Now, would any serious person be tempted to think that hot dog sales affect blimp flight patterns or vice versa? Of course not, so there is no causal link between these two events.

But they do share a common cause that explains their correlation: the baseball game schedule. So every phenomenon has a cause, but correlation and causation are not the same thing.

# Sometimes There Is No Causal Link or Common Causal Origin

Taking this line of thought one step further, sometimes there is no causal link between events and no common causal origin whatsoever. In other words, sometimes things just occur coincidentally, but they are in no way causally related, no matter how far back through the chains of independent causation you look.

Consider this webpage highlighting a book of more than a dozen “spurious correlations” or correlations without any conceivable causal link by Tyler Vigen. Vigen used best-fit statistical modeling tools to identify variables that appear to be following one another in lockstep, despite having absolutely nothing in common.

For example, the second graph on the webpage illustrates a 10-year trend line for the number of people who drown annually by falling into a swimming pool. This is contrasted with a trend line over the same period for the number of films Nicholas Cage appeared in.

Now, obviously any reasonable person can quickly conclude that the two events cannot possibly have any causal link to each other. And yet, there they are, side by side, with striking similarity.

But notice that Vigen had to get pretty creative with the scaling for such variables just to give the illusion of such likenesses. For example, you’ll see that on the pool drownings versus Nicholas Cage movie graph, the scale for drownings is between 80 and 140, while the scale for Nicholas Cage movies is between 0 and 6.
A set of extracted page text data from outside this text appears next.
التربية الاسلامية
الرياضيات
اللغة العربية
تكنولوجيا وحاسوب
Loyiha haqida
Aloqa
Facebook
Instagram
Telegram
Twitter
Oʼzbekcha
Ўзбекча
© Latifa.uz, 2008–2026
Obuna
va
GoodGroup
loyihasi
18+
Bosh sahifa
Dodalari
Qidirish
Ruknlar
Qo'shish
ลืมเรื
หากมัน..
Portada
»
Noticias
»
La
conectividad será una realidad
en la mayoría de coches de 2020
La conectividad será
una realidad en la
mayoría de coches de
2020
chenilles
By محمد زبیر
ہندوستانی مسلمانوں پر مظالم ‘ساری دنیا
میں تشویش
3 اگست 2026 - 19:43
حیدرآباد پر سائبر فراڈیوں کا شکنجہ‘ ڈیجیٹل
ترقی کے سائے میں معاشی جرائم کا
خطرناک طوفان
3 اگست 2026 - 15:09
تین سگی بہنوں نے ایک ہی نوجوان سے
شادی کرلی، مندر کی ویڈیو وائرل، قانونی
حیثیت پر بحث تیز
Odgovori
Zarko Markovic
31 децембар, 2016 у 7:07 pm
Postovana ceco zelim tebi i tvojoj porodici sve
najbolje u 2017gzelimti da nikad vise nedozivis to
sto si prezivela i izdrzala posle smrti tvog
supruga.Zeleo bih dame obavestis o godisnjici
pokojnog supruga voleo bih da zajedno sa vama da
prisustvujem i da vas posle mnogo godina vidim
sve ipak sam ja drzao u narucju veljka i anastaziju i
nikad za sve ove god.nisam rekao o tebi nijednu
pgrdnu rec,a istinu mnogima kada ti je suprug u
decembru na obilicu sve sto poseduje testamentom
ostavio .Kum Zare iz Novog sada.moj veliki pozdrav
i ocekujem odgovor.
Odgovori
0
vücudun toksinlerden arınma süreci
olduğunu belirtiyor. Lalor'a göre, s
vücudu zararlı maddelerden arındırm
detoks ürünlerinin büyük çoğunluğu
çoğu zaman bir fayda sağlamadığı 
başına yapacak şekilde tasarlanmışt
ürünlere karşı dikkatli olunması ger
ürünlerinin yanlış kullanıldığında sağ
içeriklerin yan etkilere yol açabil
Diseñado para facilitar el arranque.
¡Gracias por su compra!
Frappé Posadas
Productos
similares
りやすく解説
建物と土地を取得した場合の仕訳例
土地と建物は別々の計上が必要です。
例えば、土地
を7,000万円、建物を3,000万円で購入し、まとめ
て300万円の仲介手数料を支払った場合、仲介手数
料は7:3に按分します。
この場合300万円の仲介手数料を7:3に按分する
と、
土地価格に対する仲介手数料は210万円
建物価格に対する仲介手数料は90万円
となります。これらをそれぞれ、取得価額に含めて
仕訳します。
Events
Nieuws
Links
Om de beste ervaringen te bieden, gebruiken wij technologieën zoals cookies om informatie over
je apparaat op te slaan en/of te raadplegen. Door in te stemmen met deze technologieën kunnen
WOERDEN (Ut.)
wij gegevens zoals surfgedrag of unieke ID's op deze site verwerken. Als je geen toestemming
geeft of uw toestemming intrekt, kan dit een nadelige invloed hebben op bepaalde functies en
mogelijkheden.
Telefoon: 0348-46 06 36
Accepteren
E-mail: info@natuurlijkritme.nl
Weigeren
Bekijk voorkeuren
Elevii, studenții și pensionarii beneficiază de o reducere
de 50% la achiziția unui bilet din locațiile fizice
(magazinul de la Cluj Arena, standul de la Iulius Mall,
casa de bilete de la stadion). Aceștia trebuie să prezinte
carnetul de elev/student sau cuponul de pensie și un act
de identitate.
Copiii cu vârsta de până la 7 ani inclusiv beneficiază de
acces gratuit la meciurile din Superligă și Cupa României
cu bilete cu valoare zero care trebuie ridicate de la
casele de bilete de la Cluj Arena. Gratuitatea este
So upon closer examination, we see that this is a cherry-picking of scales to achieve the desired effect. If both scales originated at 0, these two trend lines would scarcely bear the same resemblance.

But it seems we are nonetheless compelled to want to infer causality in the world around us, whether or not such inferences are appropriate. When we perform a good luck ritual such as rubbing a lucky rabbit’s foot and then subsequently experience success or prosperity, we assume that our actions had some effect on the workings of the universe, despite clear scientific evidence to the contrary.

# It Is Far Easier to Make Sense of the World When We Assume Causality

But it is far easier to make sense of the world when we assume such causality. The idea that things could be inexplicably or even counterintuitively correlated is unsettling, because it leaves us without the comfort of having confidence in our own sense of awareness and foresight. After all, if people are dying in swimming pools at more or less the same rate that Nicholas Cage is making movies, with no explanation whatsoever, then how are we supposed to make sense of anything?

But we shouldn’t throw our hands up in exasperation. There are tools of statistical analysis that allow us to parse correlation from caution.

For example, in SOCI332 Statistics for Social Science, our university’s students learn linear regression modeling. That is an advanced method that can, under certain circumstances, identify whether a causal (and not just coincidental) relationship exists between two or more variables.

These tools are critical to our efforts to avoid self-deception. We must take the time to ensure that we are not fooling ourselves when we seek to truly understand the world.